For something I find incredibly ill-defined, resilience has become a tenet for human potential and a metric to measure strength. We encourage each other by using narratives such as "You're so strong for overcoming this." While we hold the best of intentions, this narrative can come off as dismissive, gaslit, and even shaming for those who may feel powerless against their adversities.
Resilience isn't about having the strength to eradicate our fear and anxiety, as they are normal and automatic human responses and a part of our mind and body's process of protecting us from threats and perceived dangers. So instead of ignoring or attempting to overpower these automatic responses designed to keep us feeling safe, being resilient is recognizing that while we have limitations, we can also try to find the courage to accept our reality and live with the uncertainty.
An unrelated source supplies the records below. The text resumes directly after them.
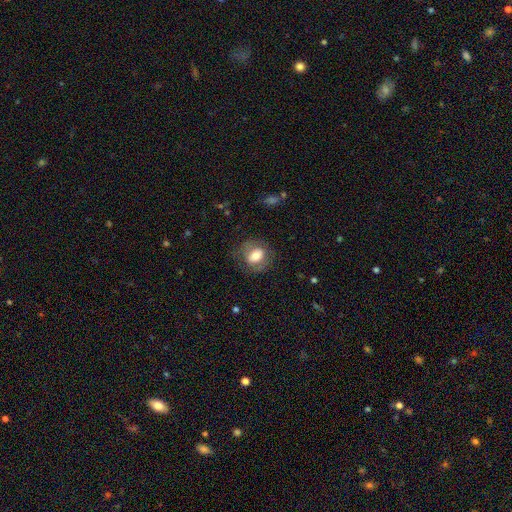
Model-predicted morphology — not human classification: Q: Smooth or featured?
A: smooth (64%); runner-up: featured or disk (28%)
Q: How rounded?
A: round (49%); tied with: in between (49%)
Q: Merging?
A: none (72%); runner-up: minor disturbance (17%)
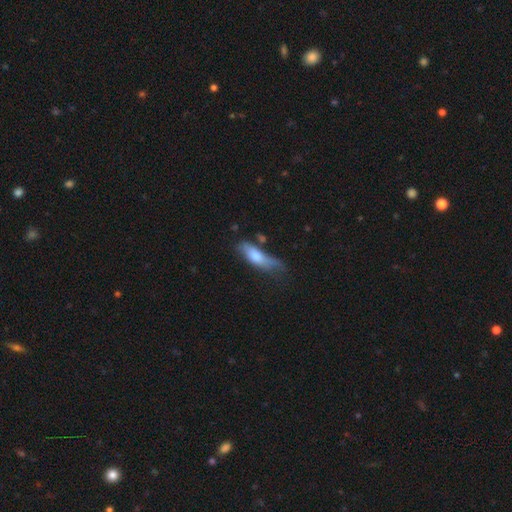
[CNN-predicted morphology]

So here are some things to reflect upon to as you build resilience:
1. What are your strengths, weaknesses, emotions, values, natural inclinations, tendencies, and motivation?
Gaining more self-awareness can help you become more attuned with yourself. When you see yourself more accurately, you make sounder decisions, feel more confident, build better relationships, and communicate more effectively with others.
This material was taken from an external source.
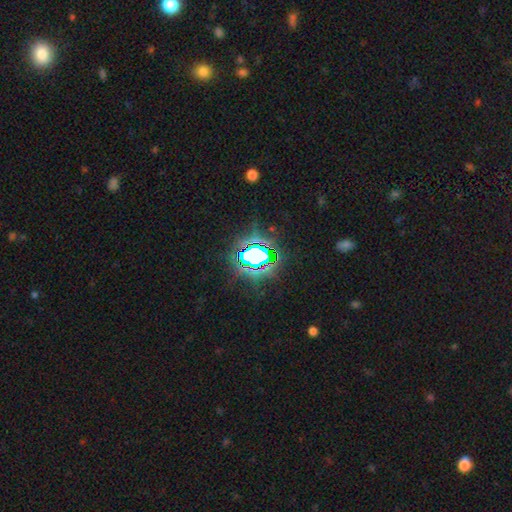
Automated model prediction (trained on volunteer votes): Smooth or featured?
  - star or artifact: 73% *
  - smooth: 15%
  - featured or disk: 11%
2. What are you fearful of at this moment, and why?
Making sense of your feelings and recognizing the true nature and roots of your adversity is extremely important. For example, if you are feeling anxious about uncertainty, ask yourself, "Am I truly afraid of uncertainty, or am I anxious about the worst-case scenario that my mind has made up?"
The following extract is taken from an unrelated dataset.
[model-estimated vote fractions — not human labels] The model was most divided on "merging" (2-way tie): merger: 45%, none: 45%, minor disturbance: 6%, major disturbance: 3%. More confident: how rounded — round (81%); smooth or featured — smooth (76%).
3. Are your narratives and beliefs rational or helpful? Why or why not?
Labeling the (ir)rationality behind your narratives and beliefs can help you distance yourself from them. Remember, your thoughts and feelings are just that—they are temporary and they do not define you.
4. Are you ready to face your fears? Why or why not?
Sometimes we possess a sense of "learned helplessness" after we experience a stressful situation repeatedly. If this is the case, that’s ok. But gently confront it by asking yourself, how can you find the power and courage to motivate yourself to unlearn it so that you will be ready to face your fears?
5. Who are the people in your life that you can depend on right now, and how can you ask for support?
Cultivating deep connections with others and avoiding social isolation can help you feel more empowered and supported. You are not alone and don't have to choose to be alone either!
6. What can you do to take care of yourself right now?
Self-care is an active choice to engage in activities that are required for your optimal level of physical, mental, social, and spiritual health. Ask yourself, what do you need to be ok?
7. Are you being kind to yourself?
You deserve self-compassion and love, even if you don't believe it sometimes. Confronting your suffering with kindness, warmth, and without judgment will help you manage your stress as you navigate your internal and external demands.
Lastly, some gentle reminders:
Allow yourself to feel all your emotions (yes, even the “negative” ones), and don't judge them.
Not feeling resilient or powerful in a given moment does NOT mean you aren't strong.
Forgive yourself for not always feeling your best. We all have vulnerabilities, and they do not make us weak.
Give yourself permission to celebrate your victory and claim your growth each time you overcome hardship, no matter how big or small!
xx
“When we learn how to become resilient, we learn how to embrace the beautifully broad spectrum of the human experience”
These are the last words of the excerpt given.